Exiting main thread 
Thread1 : Sat May 04 02:21:54 2013_5
Thread1 : Sat May 04 02:21:55 2013_4
Thread2 : Sat May 04 02:21:55 2013_5
Thread1 : Sat May 04 02:21:56 2013_3
Thread1 : Sat May 04 02:21:57 2013_2
Thread2 : Sat May 04 02:21:57 2013_4
Thread1 : Sat May 04 02:21:58 2013_1
Duration for func print_time_Thread1 :5

ExitingThread1

Thread2 : Sat May 04 02:21:59 2013_3
Thread2 : Sat May 04 02:22:01 2013_2
Thread2 : Sat May 04 02:22:03 2013_1
Duration for func print_time_Thread2 :10

ExitingThread2

Please help me understand why the locking doesnot work with the with_statement like this or have I completely misunderstood the concept.I am confused why I get directly to print("Exiting main thread") even by defining a lock

Answer 1

Your existing lock basically does nothing. No other thread has a reference to it, so it can't possibly cause anyone to block anywhere. The only thing it can possibly do is waste a few microseconds. So this:

lock = threading.Lock()
with lock:
    thread1.start()
    thread2.start()

... is pretty much equivalent to:

time.sleep(0.001)
thread1.start()
thread2.start()

And I'm pretty sure that's not what you want.

If you want to force the threads to run sequentially, the easiest way to do that is to just not use threads.

Or, if you must use threads, just wait for one to finish before starting the next:

thread1 = Mythread(1,"Thread1",5,1)
thread2 = Mythread(2,"Thread2",5,2)
thread1.start()
thread1.join()
thread2.start()
thread2.join()

If you want to make the threads serialize themselves, without any help from outside, you have to give them a lock that they can share.
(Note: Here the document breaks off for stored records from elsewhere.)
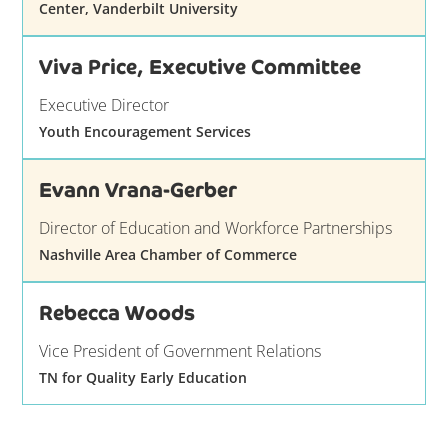
Center, Vanderbilt University
Viva Price, Executive Committee
Executive Director
Youth Encouragement Services
Evann Vrana-Gerber
Director of Education and Workforce Partnerships
Nashville Area Chamber of Commerce
Rebecca Woods
Vice President of Government Relations
TN for Quality Early Education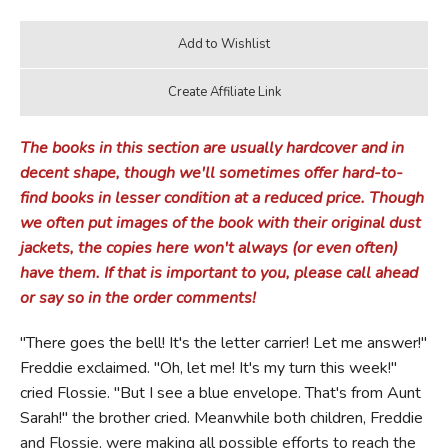
The books in this section are usually hardcover and in
decent shape, though we'll sometimes offer hard-to-
find books in lesser condition at a reduced price. Though
we often put images of the book with their original dust
jackets, the copies here won't always (or even often)
have them. If that is important to you, please call ahead
or say so in the order comments!
"There goes the bell! It's the letter carrier! Let me answer!"
Freddie exclaimed. "Oh, let me! It's my turn this week!"
cried Flossie. "But I see a blue envelope. That's from Aunt
Sarah!" the brother cried. Meanwhile both children, Freddie
and Flossie, were making all possible efforts to reach the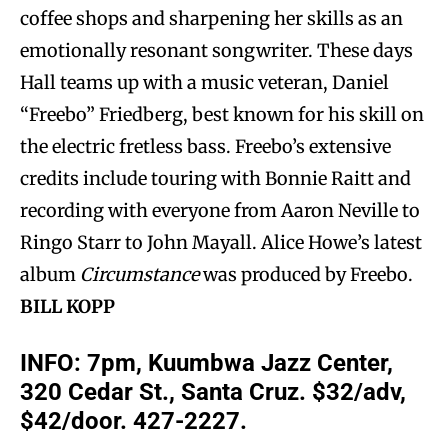
coffee shops and sharpening her skills as an
emotionally resonant songwriter. These days
Hall teams up with a music veteran, Daniel
“Freebo” Friedberg, best known for his skill on
the electric fretless bass. Freebo’s extensive
credits include touring with Bonnie Raitt and
recording with everyone from Aaron Neville to
Ringo Starr to John Mayall. Alice Howe’s latest
album
Circumstance
was produced by Freebo.
BILL KOPP
INFO:
7pm, Kuumbwa Jazz Center,
320 Cedar St., Santa Cruz. $32/adv,
$42/door. 427-2227.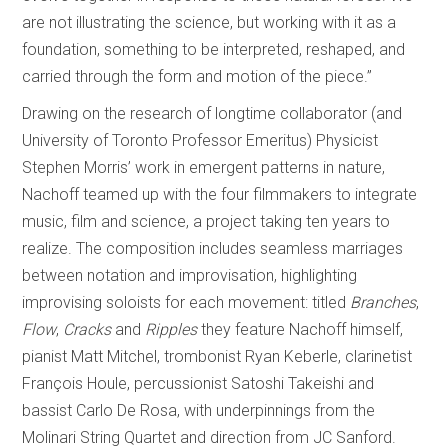
are not illustrating the science, but working with it as a
foundation, something to be interpreted, reshaped, and
carried through the form and motion of the piece.”
Drawing on the research of longtime collaborator (and
University of Toronto Professor Emeritus) Physicist
Stephen Morris’ work in emergent patterns in nature,
Nachoff teamed up with the four filmmakers to integrate
music, film and science, a project taking ten years to
realize. The composition includes seamless marriages
between notation and improvisation, highlighting
improvising soloists for each movement: titled
Branches
,
Flow
,
Cracks
and
Ripples
they feature Nachoff himself,
pianist Matt Mitchel, trombonist Ryan Keberle, clarinetist
François Houle, percussionist Satoshi Takeishi and
bassist Carlo De Rosa, with underpinnings from the
Molinari String Quartet and direction from JC Sanford.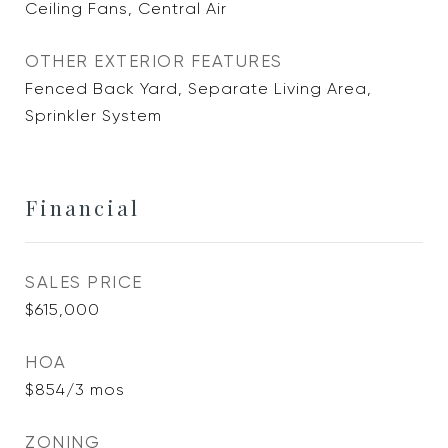
Ceiling Fans, Central Air
OTHER EXTERIOR FEATURES
Fenced Back Yard, Separate Living Area,
Sprinkler System
Financial
SALES PRICE
$615,000
HOA
$854/3 mos
ZONING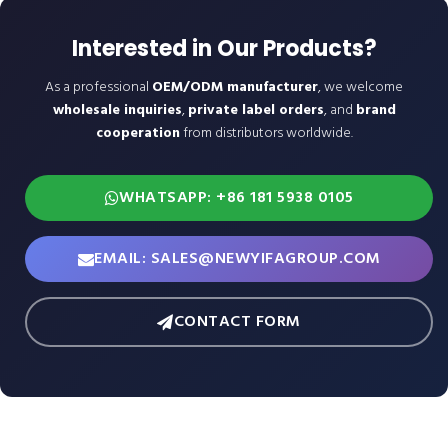
Interested in Our Products?
As a professional
OEM/ODM manufacturer
, we welcome
wholesale inquiries
,
private label orders
, and
brand
cooperation
from distributors worldwide.
WHATSAPP: +86 181 5938 0105
EMAIL: SALES@NEWYIFAGROUP.COM
CONTACT FORM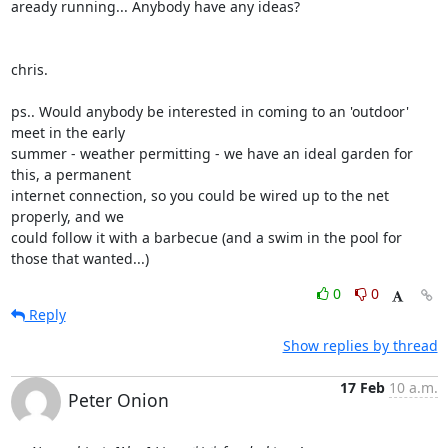
aready running... Anybody have any ideas?

chris.

ps.. Would anybody be interested in coming to an 'outdoor' 
meet in the early

summer - weather permitting - we have an ideal garden for 
this, a permanent

internet connection, so you could be wired up to the net 
properly, and we

could follow it with a barbecue (and a swim in the pool for 
those that wanted...)
0
0
Reply
Show replies by thread
17 Feb
10 a.m.
Peter Onion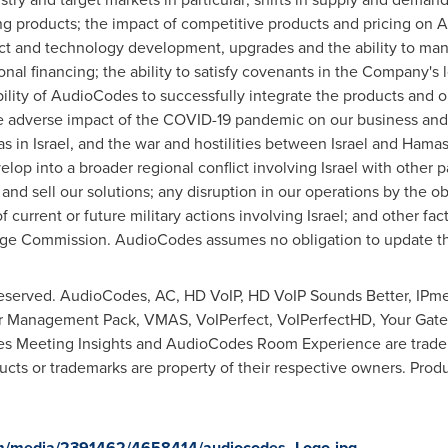
ng products; the impact of competitive products and pricing on 
ct and technology development, upgrades and the ability to ma
onal financing; the ability to satisfy covenants in the Company's
ability of AudioCodes to successfully integrate the products and
 adverse impact of the COVID-19 pandemic on our business and re
as in
Israel
, and the war and hostilities between
Israel
and Hamas
velop into a broader regional conflict involving
Israel
with other pa
 and sell our solutions; any disruption in our operations by the o
of current or future military actions involving
Israel
; and other fac
nge Commission. AudioCodes assumes no obligation to update the 
reserved. AudioCodes, AC, HD VoIP, HD VoIP Sounds Better, IPme
er Management Pack, VMAS, VoIPerfect, VoIPerfectHD, Your Gat
 Meeting Insights and AudioCodes Room Experience are tradema
cts or trademarks are property of their respective owners. Produc
om/media/2391462/4658414/audiocodes_Logo.jpg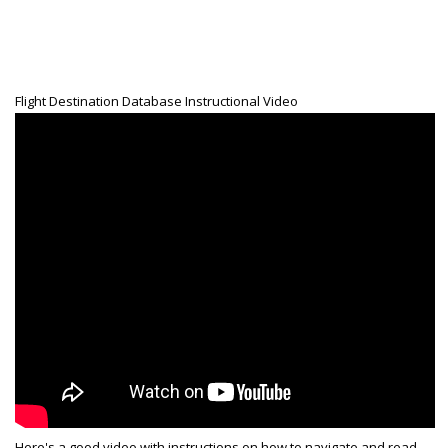
Generic Travel Links
WORLD TRAVEL LINKS
USA Travel Links
Flight Destination Database Instructional Video
Europe Travel Links
Asia Travel Links
MEDIA
Articles
News
Videos
CONTACT
Here's a good video with instructions on how to navigate and read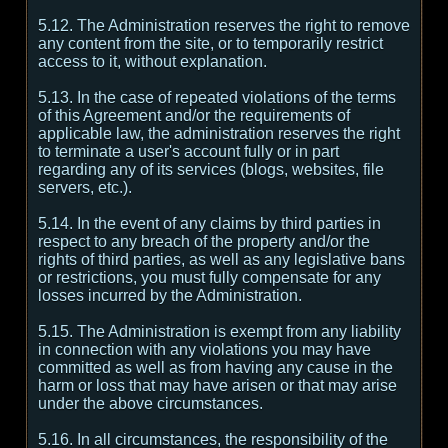
5.12. The Administration reserves the right to remove
any content from the site, or to temporarily restrict
access to it, without explanation.
5.13. In the case of repeated violations of the terms
of this Agreement and/or the requirements of
applicable law, the administration reserves the right
to terminate a user's account fully or in part
regarding any of its services (blogs, websites, file
servers, etc.).
5.14. In the event of any claims by third parties in
respect to any breach of the property and/or the
rights of third parties, as well as any legislative bans
or restrictions, you must fully compensate for any
losses incurred by the Administration.
5.15. The Administration is exempt from any liability
in connection with any violations you may have
committed as well as from having any cause in the
harm or loss that may have arisen or that may arise
under the above circumstances.
5.16. In all circumstances, the responsibility of the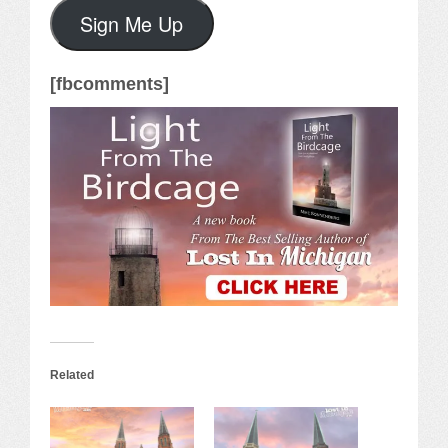
Sign Me Up
[fbcomments]
Related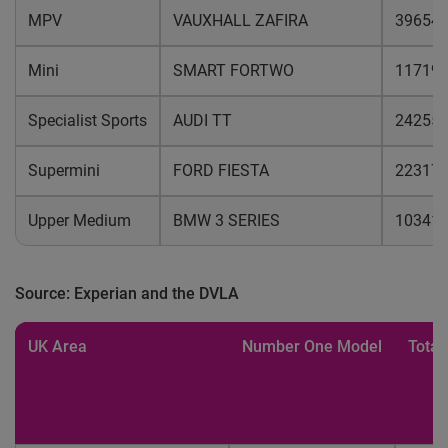
MPV
VAUXHALL ZAFIRA
39654
Mini
SMART FORTWO
11719
Specialist Sports
AUDI TT
24255
Supermini
FORD FIESTA
22317
Upper Medium
BMW 3 SERIES
10341
Source: Experian and the DVLA
UK Area
Number One Model
Total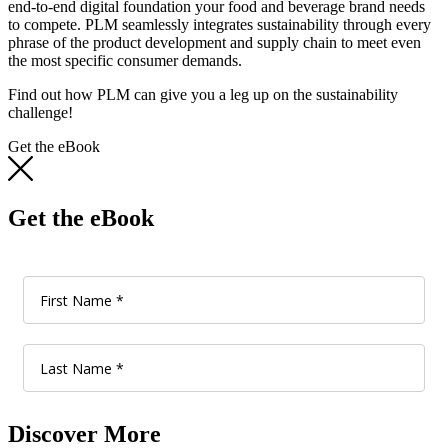
end-to-end digital foundation your food and beverage brand needs
to compete. PLM seamlessly integrates sustainability through every
phrase of the product development and supply chain to meet even
the most specific consumer demands.
Find out how PLM can give you a leg up on the sustainability
challenge!
Get the eBook
Get the eBook
Discover More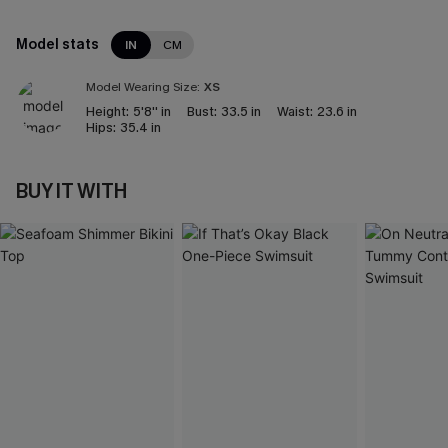
Model stats
IN
CM
Model Wearing Size:
XS
Height:
5'8'' in
Bust:
33.5 in
Waist:
23.6 in
Hips:
35.4 in
BUY IT WITH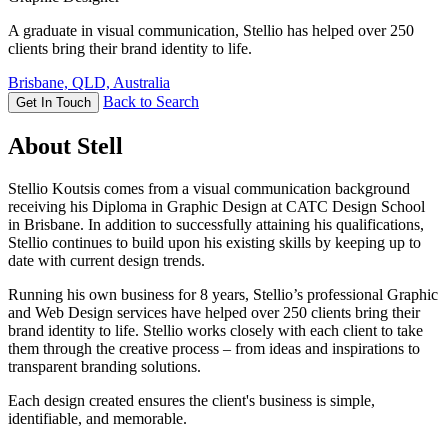
A graduate in visual communication, Stellio has helped over 250
clients bring their brand identity to life.
Brisbane, QLD, Australia
Back to Search
Get In Touch
About Stell
Stellio Koutsis comes from a visual communication background
receiving his Diploma in Graphic Design at CATC Design School
in Brisbane. In addition to successfully attaining his qualifications,
Stellio continues to build upon his existing skills by keeping up to
date with current design trends.
Running his own business for 8 years, Stellio’s professional Graphic
and Web Design services have helped over 250 clients bring their
brand identity to life. Stellio works closely with each client to take
them through the creative process – from ideas and inspirations to
transparent branding solutions.
Each design created ensures the client's business is simple,
identifiable, and memorable.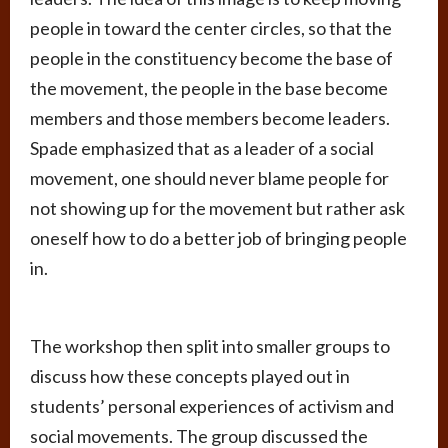
people in toward the center circles, so that the
people in the constituency become the base of
the movement, the people in the base become
members and those members become leaders.
Spade emphasized that as a leader of a social
movement, one should never blame people for
not showing up for the movement but rather ask
oneself how to do a better job of bringing people
in.
The workshop then split into smaller groups to
discuss how these concepts played out in
students’ personal experiences of activism and
social movements. The group discussed the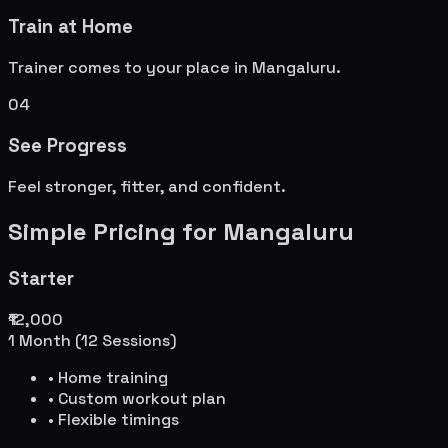
Train at Home
Trainer comes to your place in
Mangaluru
.
04
See Progress
Feel stronger, fitter, and confident.
Simple Pricing for
Mangaluru
Starter
₹12,000
1 Month (12 Sessions)
• Home training
• Custom workout plan
• Flexible timings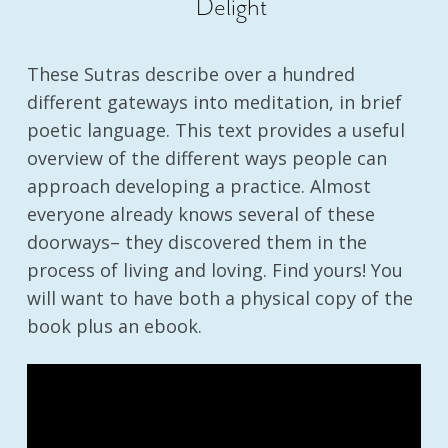
Delight
These Sutras describe over a hundred
different gateways into meditation, in brief
poetic language. This text provides a useful
overview of the different ways people can
approach developing a practice. Almost
everyone already knows several of these
doorways– they discovered them in the
process of living and loving. Find yours! You
will want to have both a physical copy of the
book plus an ebook.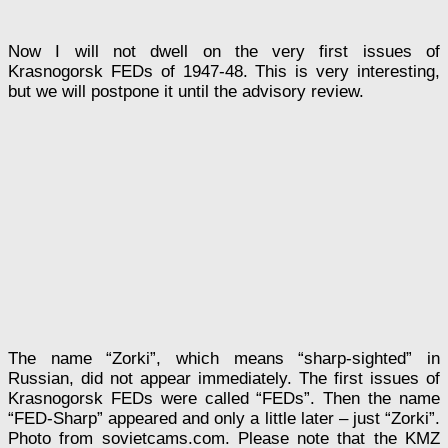
Now I will not dwell on the very first issues of
Krasnogorsk FEDs of 1947-48. This is very interesting,
but we will postpone it until the advisory review.
The name “Zorki”, which means “sharp-sighted” in
Russian, did not appear immediately. The first issues of
Krasnogorsk FEDs were called “FEDs”. Then the name
“FED-Sharp” appeared and only a little later – just “Zorki”.
Photo from sovietcams.com. Please note that the KMZ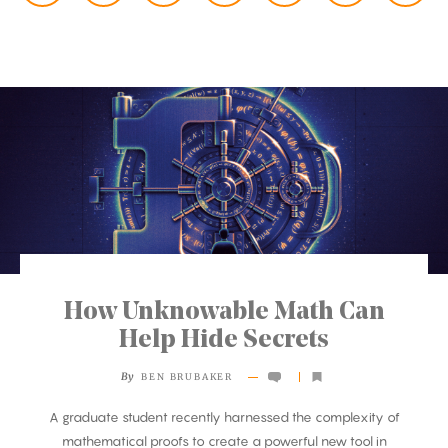
How Unknowable Math Can
Help Hide Secrets
By
BEN BRUBAKER
A graduate student recently harnessed the complexity of
mathematical proofs to create a powerful new tool in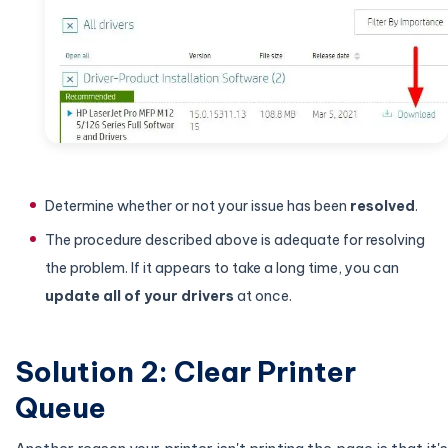
Determine whether or not your issue has been
resolved
.
The procedure described above is adequate for resolving
the problem. If it appears to take a long time, you can
update all of your drivers
at once.
Solution 2: Clear Printer
Queue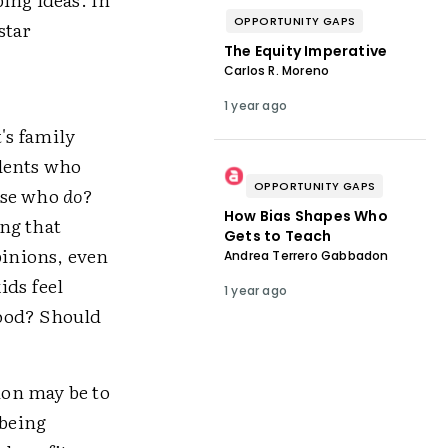
OPPORTUNITY GAPS
star
The Equity Imperative
Carlos R. Moreno
1 year ago
's family
dents who
OPPORTUNITY GAPS
ose who
do
?
How Bias Shapes Who
ng that
Gets to Teach
pinions, even
Andrea Terrero Gabbadon
ids feel
1 year ago
good? Should
ion may be to
 being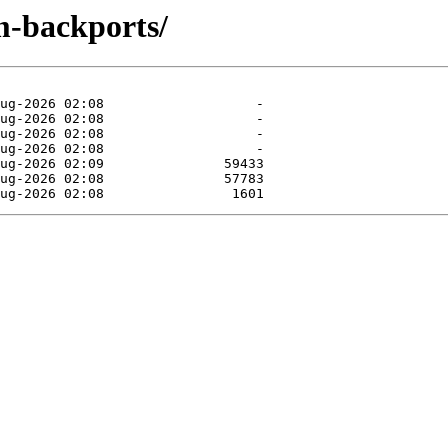
m-backports/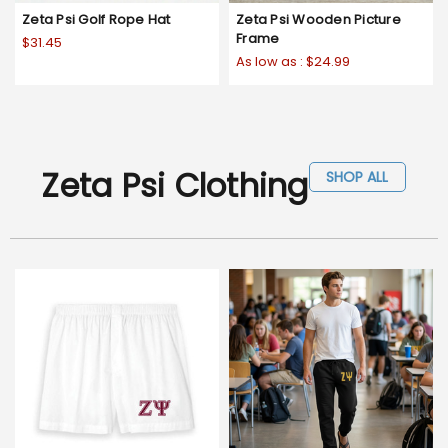
Zeta Psi Golf Rope Hat
Zeta Psi Wooden Picture
Frame
$31.45
As low as :
$24.99
Zeta Psi Clothing
SHOP ALL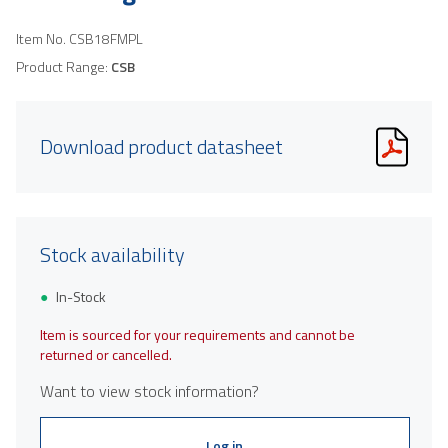
Item No.
CSB18FMPL
Product Range:
CSB
Download product datasheet
Stock availability
In-Stock
Item is sourced for your requirements and cannot be
returned or cancelled.
Want to view stock information?
Log in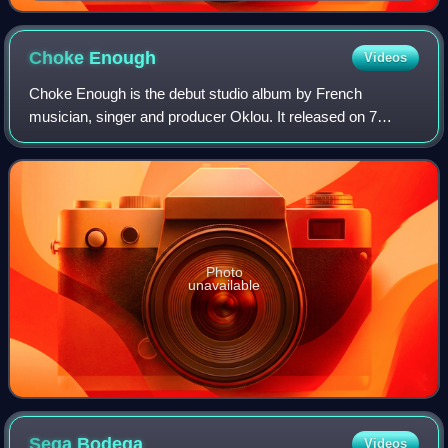
Choke
Enough
Videos
Choke Enough is the debut studio album by French
musician, singer and producer Oklou. It released on 7
February 2025, via True Panther Sounds and Because
Music. The album features guest appearances by
Photo
unavailable
Sega
Bodega
Videos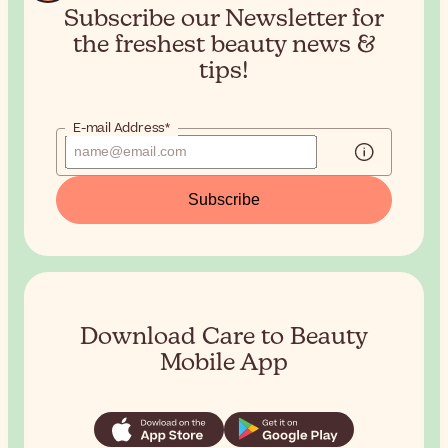
Subscribe our Newsletter for
the
freshest beauty news &
tips!
E-mail Address*
Subscribe
Download Care to Beauty
Mobile App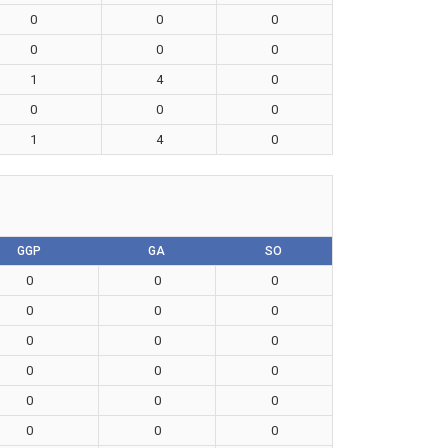
0
0
0
0
0
0
1
4
0
0
0
0
1
4
0
GGP
GA
SO
0
0
0
0
0
0
0
0
0
0
0
0
0
0
0
0
0
0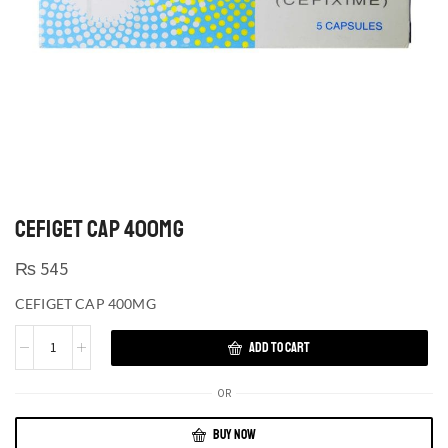
CEFIGET CAP 400MG
₨
545
CEFIGET CAP 400MG
ADD TO CART
OR
BUY NOW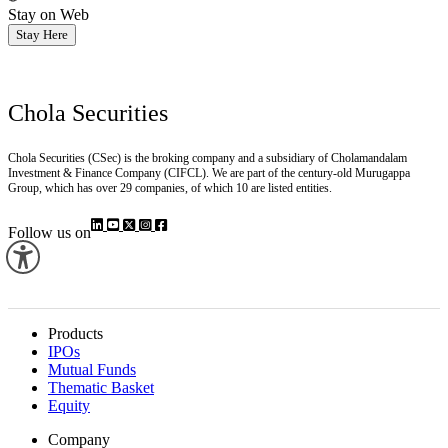
Stay on Web
Stay Here
Chola Securities
Chola Securities (CSec) is the broking company and a subsidiary of Cholamandalam
Investment & Finance Company (CIFCL). We are part of the century-old Murugappa
Group, which has over 29 companies, of which 10 are listed entities.
Follow us on
Products
IPOs
Mutual Funds
Thematic Basket
Equity
Company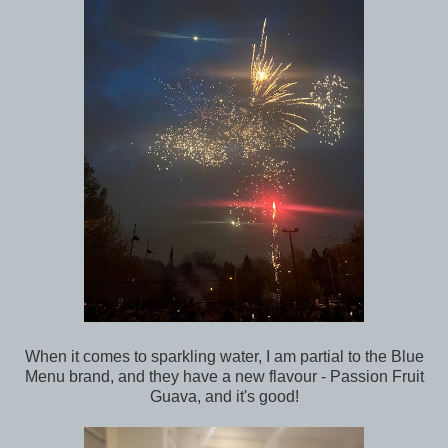
When it comes to sparkling water, I am partial to the Blue
Menu brand, and they have a new flavour - Passion Fruit
Guava, and it's good!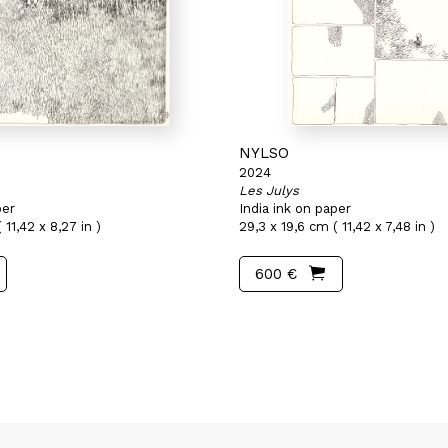
NYLSO
2024
Les Julys
per
India ink on paper
 11,42 x 8,27 in )
29,3 x 19,6 cm ( 11,42 x 7,48 in )
600 €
For example:

class Mythread(threading.Thread):
    def __init__(self,threadID,name,counter,delay,lock):
        threading.Thread.__init__(self)
        self.lock = lock
        # ...
    def run(self):
        with self.lock:
            # ...

Now, to call them:

lock = threading.Lock()
thread1 = Mythread(1,"Thread1",5,1, lock)
thread2 = Mythread(2,"Thread2",5,2, lock)
thread1.start()
thread2.start()
# ...
thread1.join()
thread2.join()

Now, when each thread starts up, it will try to grab the lock. One will succeed, the other will block until the first one finishes with the lock (by exiting its with statement).

---

If you don't want to serialize the threads, you just want the main thread to wait on all the other threads' completion… all you need for that is join. That's exactly what join is for. There's no need to add anything else.

---

If you really want to, you can daemonize the threads and wait on a sync object instead. I can't think of an easy way to do this with a lock, but it should be pretty easy with a BoundedSemaphore, or a Condition (although you'll have to wait on the condition twice). But this is a very silly thing to do, so I'm not sure why you'd want to.